Listed Building – Category B
- Official name: St Leonard's Place And North Overgate, Town House Including Boundary Walls, Exercise Yard And Railings
- Designated: 24 November 1972
- Reference no.: LB36251

= Kinghorn Town Hall =

Municipal building in Kinghorn, Scotland

Kinghorn Town Hall is a municipal building in St Leonard's Place, Kinghorn, Fife, Scotland. The structure, which is used as holiday accommodation for tourists, is a Category B listed building.

==History==
The first municipal building in Kinghorn was a small Saxon or Norman church, St Leonard's Chapel, which was converted into a town house and prison in the 16th century. Several Covenanters were incarcerated in the building, which was described as "horrible", during the Killing Time in the early 1680s. It served as the regular meeting place of the burgh council and became known as St Leonard's Tower, but was struck by lightning in the early 19th century and was subsequently demolished.

The current building was designed by Thomas Hamilton in the Tudor Revival style, built in ashlar stone and was completed in 1830. The design involved a symmetrical main frontage of three bays facing into St Leonard's Place. The central bay was formed by a three-stage tower which featured a square headed doorway with a hood mould in the first stage, a tri-partite mullioned and transomed window in the second stage and a corbelled clock face in the third stage. The centre bay was flanked by full-height buttresses surmounted by pinnacles. The outer bays were fenestrated by small square windows with hood moulds on the ground floor and bi-partite mullioned and transomed windows on the first floor. There was also a single-storey wing extending to the northeast. At roof level there was a parapet with corbelled turrets at the outer corners. Internally, the principal rooms were the barrel vaulted prison cells and the guardroom on the ground floor, and the courtroom on the first floor. The courtroom, which also served as a council chamber, featured an ogee-headed fireplace and contained some fine decorative plasterwork.

In the mid-20th century, offices for the town clerk and other council officers were established in Baliol Street.

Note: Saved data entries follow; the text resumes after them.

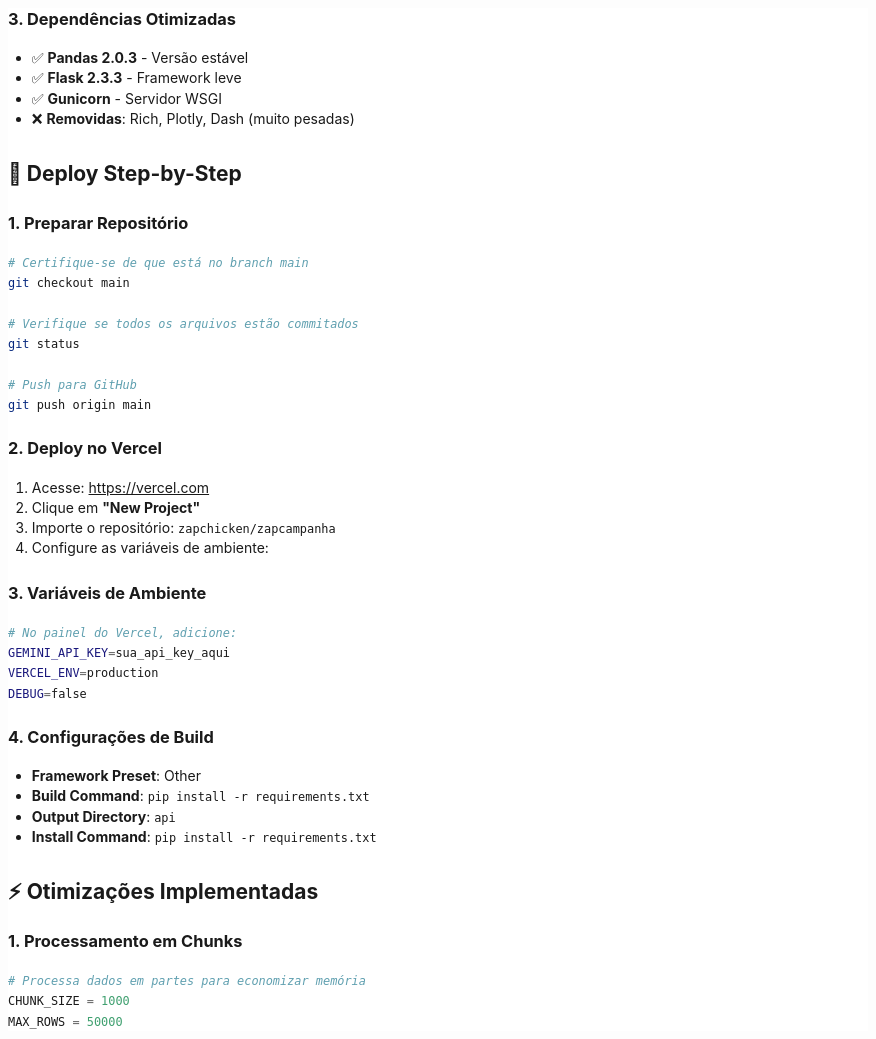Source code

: ### **3. Dependências Otimizadas**
- ✅ **Pandas 2.0.3** - Versão estável
- ✅ **Flask 2.3.3** - Framework leve
- ✅ **Gunicorn** - Servidor WSGI
- ❌ **Removidas**: Rich, Plotly, Dash (muito pesadas)

## 🚀 **Deploy Step-by-Step**

### **1. Preparar Repositório**
```bash
# Certifique-se de que está no branch main
git checkout main

# Verifique se todos os arquivos estão commitados
git status

# Push para GitHub
git push origin main
```

### **2. Deploy no Vercel**
1. Acesse: https://vercel.com
2. Clique em **"New Project"**
3. Importe o repositório: `zapchicken/zapcampanha`
4. Configure as variáveis de ambiente:

### **3. Variáveis de Ambiente**
```bash
# No painel do Vercel, adicione:
GEMINI_API_KEY=sua_api_key_aqui
VERCEL_ENV=production
DEBUG=false
```

### **4. Configurações de Build**
- **Framework Preset**: Other
- **Build Command**: `pip install -r requirements.txt`
- **Output Directory**: `api`
- **Install Command**: `pip install -r requirements.txt`

## ⚡ **Otimizações Implementadas**

### **1. Processamento em Chunks**
```python
# Processa dados em partes para economizar memória
CHUNK_SIZE = 1000
MAX_ROWS = 50000
```
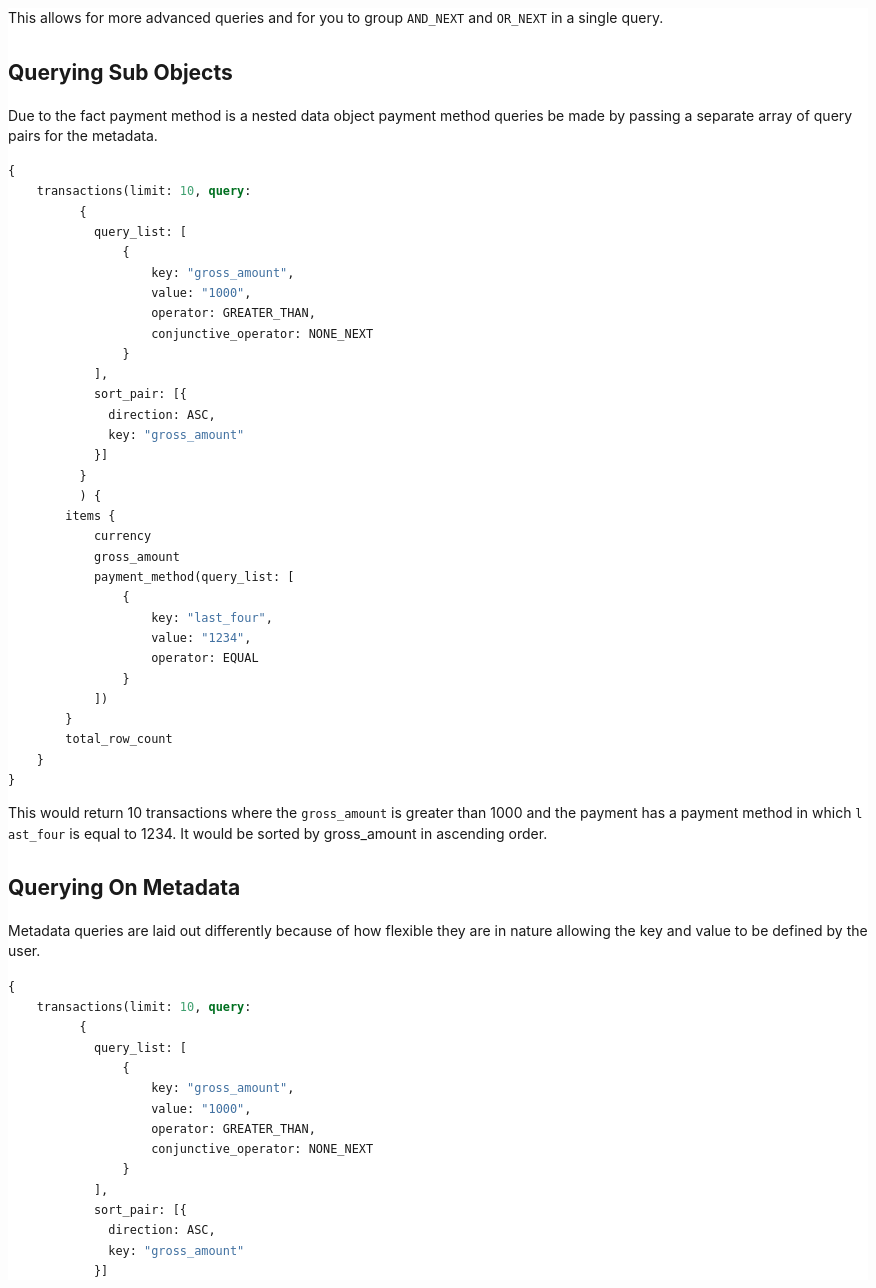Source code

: This allows for more advanced queries and for you to group `AND_NEXT` and `OR_NEXT` in a single query.

## Querying Sub Objects

Due to the fact payment method is a nested data object payment method queries be made by passing a separate array of query pairs for the metadata.
```graphql
{
    transactions(limit: 10, query:
          {
            query_list: [
                {
                    key: "gross_amount",
                    value: "1000",
                    operator: GREATER_THAN,
                    conjunctive_operator: NONE_NEXT
                }
            ],
            sort_pair: [{
              direction: ASC,
              key: "gross_amount"
            }]
          } 
          ) {
        items {
            currency
            gross_amount
            payment_method(query_list: [
                {
                    key: "last_four",
                    value: "1234",
                    operator: EQUAL
                }
            ])
        }
        total_row_count
    }
}
```
This would return 10 transactions where the `gross_amount` is greater than 1000 and the payment has a payment method in which `last_four` is equal to 1234. It would be sorted by gross_amount in ascending order.

## Querying On Metadata

Metadata queries are laid out differently because of how flexible they are in nature allowing the key and value to be defined by the user.
```graphql
{
    transactions(limit: 10, query:
          {
            query_list: [
                {
                    key: "gross_amount",
                    value: "1000",
                    operator: GREATER_THAN,
                    conjunctive_operator: NONE_NEXT
                }
            ],
            sort_pair: [{
              direction: ASC,
              key: "gross_amount"
            }]
```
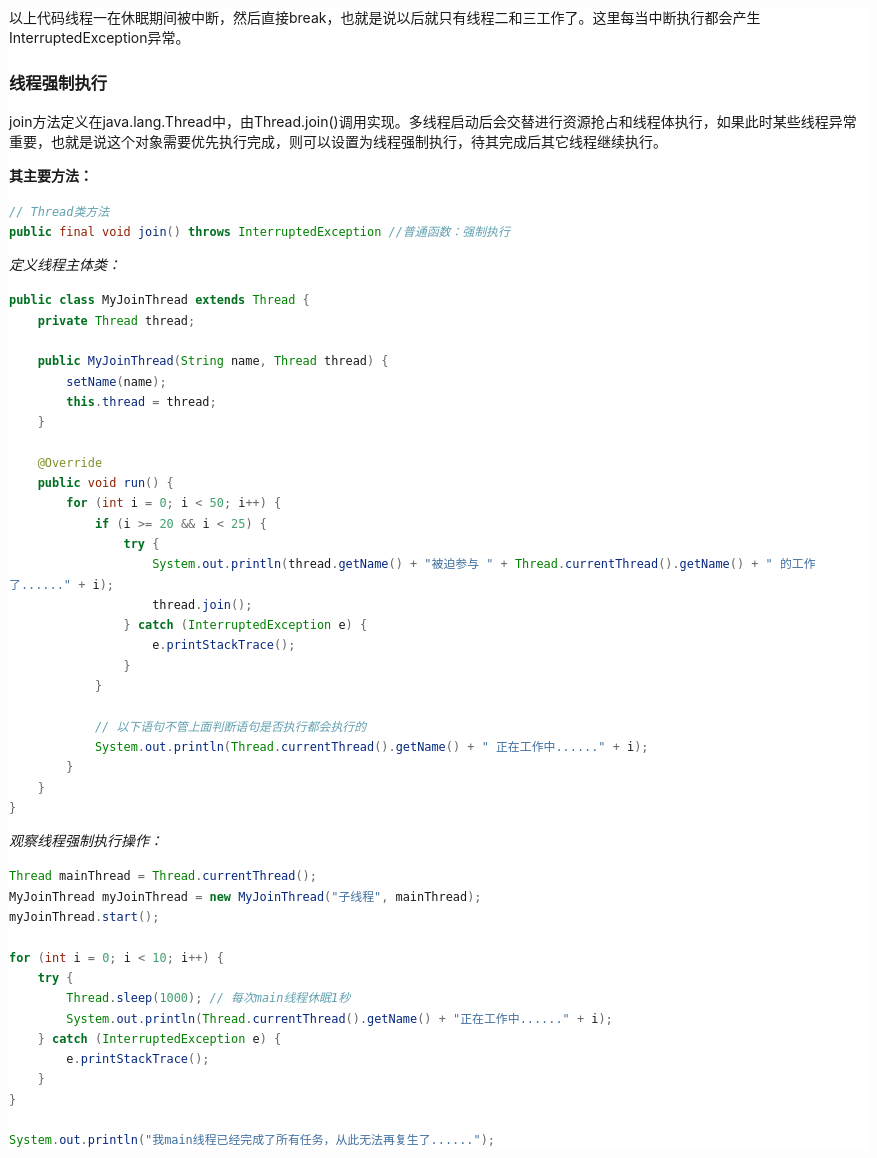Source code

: 以上代码线程一在休眠期间被中断，然后直接break，也就是说以后就只有线程二和三工作了。这里每当中断执行都会产生InterruptedException异常。



###  线程强制执行

join方法定义在java.lang.Thread中，由Thread.join()调用实现。多线程启动后会交替进行资源抢占和线程体执行，如果此时某些线程异常重要，也就是说这个对象需要优先执行完成，则可以设置为线程强制执行，待其完成后其它线程继续执行。

**其主要方法：**

```java
// Thread类方法
public final void join() throws InterruptedException //普通函数：强制执行
```



*定义线程主体类：*

```java
public class MyJoinThread extends Thread {
    private Thread thread;

    public MyJoinThread(String name, Thread thread) {
        setName(name);
        this.thread = thread;
    }

    @Override
    public void run() {
        for (int i = 0; i < 50; i++) {
            if (i >= 20 && i < 25) {
                try {
                    System.out.println(thread.getName() + "被迫参与 " + Thread.currentThread().getName() + " 的工作了......" + i);
                    thread.join();
                } catch (InterruptedException e) {
                    e.printStackTrace();
                }
            }

            // 以下语句不管上面判断语句是否执行都会执行的
            System.out.println(Thread.currentThread().getName() + " 正在工作中......" + i);
        }
    }
}
```



*观察线程强制执行操作：*

```java
Thread mainThread = Thread.currentThread();
MyJoinThread myJoinThread = new MyJoinThread("子线程", mainThread);
myJoinThread.start();

for (int i = 0; i < 10; i++) {
    try {
        Thread.sleep(1000); // 每次main线程休眠1秒
        System.out.println(Thread.currentThread().getName() + "正在工作中......" + i);
    } catch (InterruptedException e) {
        e.printStackTrace();
    }
}

System.out.println("我main线程已经完成了所有任务，从此无法再复生了......");
```
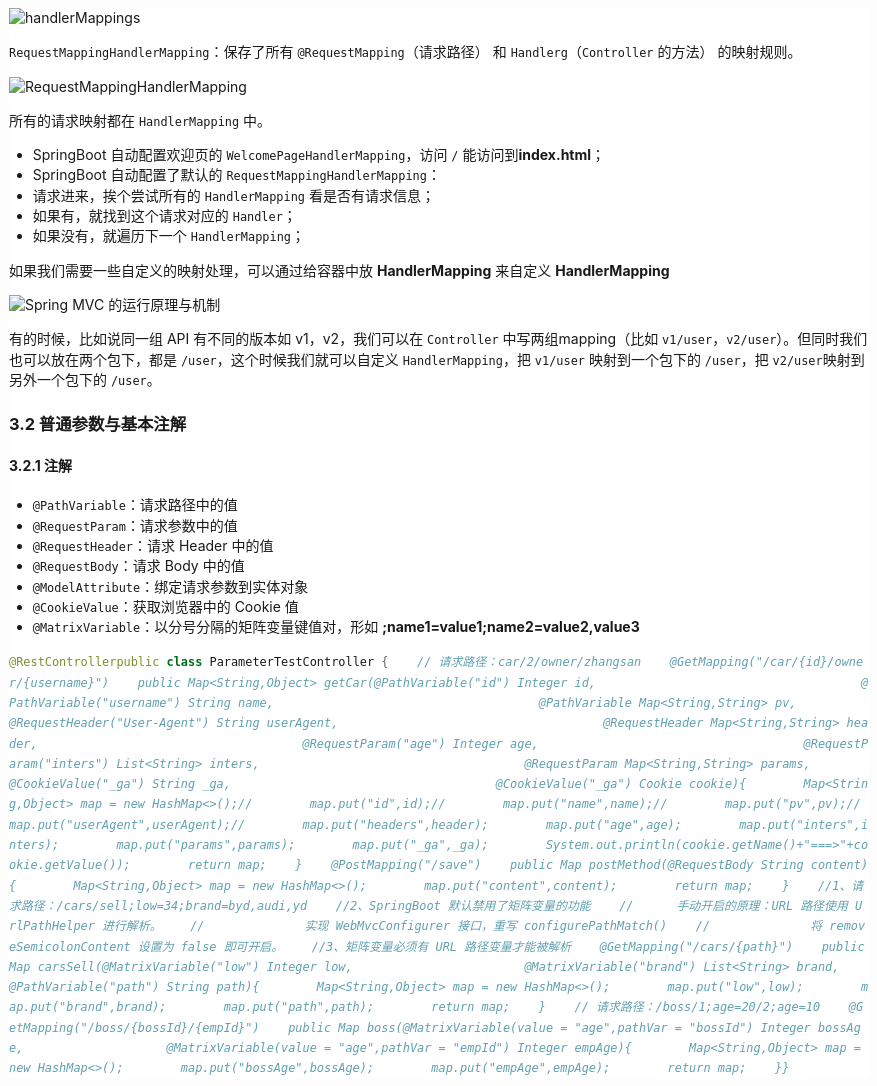 ![handlerMappings](https://gitee.com/hu-chaoran/typora-upload-images/raw/master//images/1603181460034-ba25f3c0-9cfd-4432-8949-3d1dd88d8b12.png)

`RequestMappingHandlerMapping`：保存了所有 `@RequestMapping`（请求路径） 和 `Handlerg`（`Controller` 的方法） 的映射规则。

![RequestMappingHandlerMapping](https://gitee.com/hu-chaoran/typora-upload-images/raw/master//images/1603181662070-9e526de8-fd78-4a02-9410-728f059d6aef.png)

所有的请求映射都在 `HandlerMapping` 中。

- SpringBoot 自动配置欢迎页的 `WelcomePageHandlerMapping`，访问 `/` 能访问到**index.html**；
- SpringBoot 自动配置了默认的 `RequestMappingHandlerMapping`：
- 请求进来，挨个尝试所有的 `HandlerMapping` 看是否有请求信息；
- 如果有，就找到这个请求对应的 `Handler`；
- 如果没有，就遍历下一个 `HandlerMapping`；

如果我们需要一些自定义的映射处理，可以通过给容器中放 **HandlerMapping** 来自定义 **HandlerMapping**

![Spring MVC 的运行原理与机制](https://img-blog.csdnimg.cn/20200813163620336.png?x-oss-process=image/watermark,type_ZmFuZ3poZW5naGVpdGk,shadow_10,text_aHR0cHM6Ly9ibG9nLmNzZG4ubmV0L3FxXzQxNDM4MjIz,size_16,color_FFFFFF,t_70#pic_center)

有的时候，比如说同一组 API 有不同的版本如 v1，v2，我们可以在 `Controller` 中写两组mapping（比如 `v1/user`，`v2/user`）。但同时我们也可以放在两个包下，都是 `/user`，这个时候我们就可以自定义 `HandlerMapping`，把 `v1/user` 映射到一个包下的 `/user`，把 `v2/user`映射到另外一个包下的 `/user`。

### 3.2 普通参数与基本注解

#### 3.2.1 注解

- `@PathVariable`：请求路径中的值
- `@RequestParam`：请求参数中的值
- `@RequestHeader`：请求 Header 中的值
- `@RequestBody`：请求 Body 中的值
- `@ModelAttribute`：绑定请求参数到实体对象
- `@CookieValue`：获取浏览器中的 Cookie 值
- `@MatrixVariable`：以分号分隔的矩阵变量键值对，形如 **;name1=value1;name2=value2,value3**

```Java
@RestControllerpublic class ParameterTestController {    // 请求路径：car/2/owner/zhangsan    @GetMapping("/car/{id}/owner/{username}")    public Map<String,Object> getCar(@PathVariable("id") Integer id,                                     @PathVariable("username") String name,                                     @PathVariable Map<String,String> pv,                                     @RequestHeader("User-Agent") String userAgent,                                     @RequestHeader Map<String,String> header,                                     @RequestParam("age") Integer age,                                     @RequestParam("inters") List<String> inters,                                     @RequestParam Map<String,String> params,                                     @CookieValue("_ga") String _ga,                                     @CookieValue("_ga") Cookie cookie){        Map<String,Object> map = new HashMap<>();//        map.put("id",id);//        map.put("name",name);//        map.put("pv",pv);//        map.put("userAgent",userAgent);//        map.put("headers",header);        map.put("age",age);        map.put("inters",inters);        map.put("params",params);        map.put("_ga",_ga);        System.out.println(cookie.getName()+"===>"+cookie.getValue());        return map;    }    @PostMapping("/save")    public Map postMethod(@RequestBody String content){        Map<String,Object> map = new HashMap<>();        map.put("content",content);        return map;    }    //1、请求路径：/cars/sell;low=34;brand=byd,audi,yd    //2、SpringBoot 默认禁用了矩阵变量的功能    //      手动开启的原理：URL 路径使用 UrlPathHelper 进行解析。    //              实现 WebMvcConfigurer 接口，重写 configurePathMatch()    //              将 removeSemicolonContent 设置为 false 即可开启。    //3、矩阵变量必须有 URL 路径变量才能被解析    @GetMapping("/cars/{path}")    public Map carsSell(@MatrixVariable("low") Integer low,                        @MatrixVariable("brand") List<String> brand,                        @PathVariable("path") String path){        Map<String,Object> map = new HashMap<>();        map.put("low",low);        map.put("brand",brand);        map.put("path",path);        return map;    }    // 请求路径：/boss/1;age=20/2;age=10    @GetMapping("/boss/{bossId}/{empId}")    public Map boss(@MatrixVariable(value = "age",pathVar = "bossId") Integer bossAge,                    @MatrixVariable(value = "age",pathVar = "empId") Integer empAge){        Map<String,Object> map = new HashMap<>();        map.put("bossAge",bossAge);        map.put("empAge",empAge);        return map;    }}
```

The town hall continued to serve as the meeting place of the burgh council for much of the 20th century, but ceased to be the local seat of government after the enlarged Kirkcaldy District Council was formed in 1975.

The building was acquired by the Fife Historic Buildings Trust in anticipation of a major programme of restoration works, which was managed by the trust and was completed in 2009. The upper floors of the building were converted into holiday apartments for tourists, while the ground floor became the head office of the Fife Historic Buildings Trust in December 2013.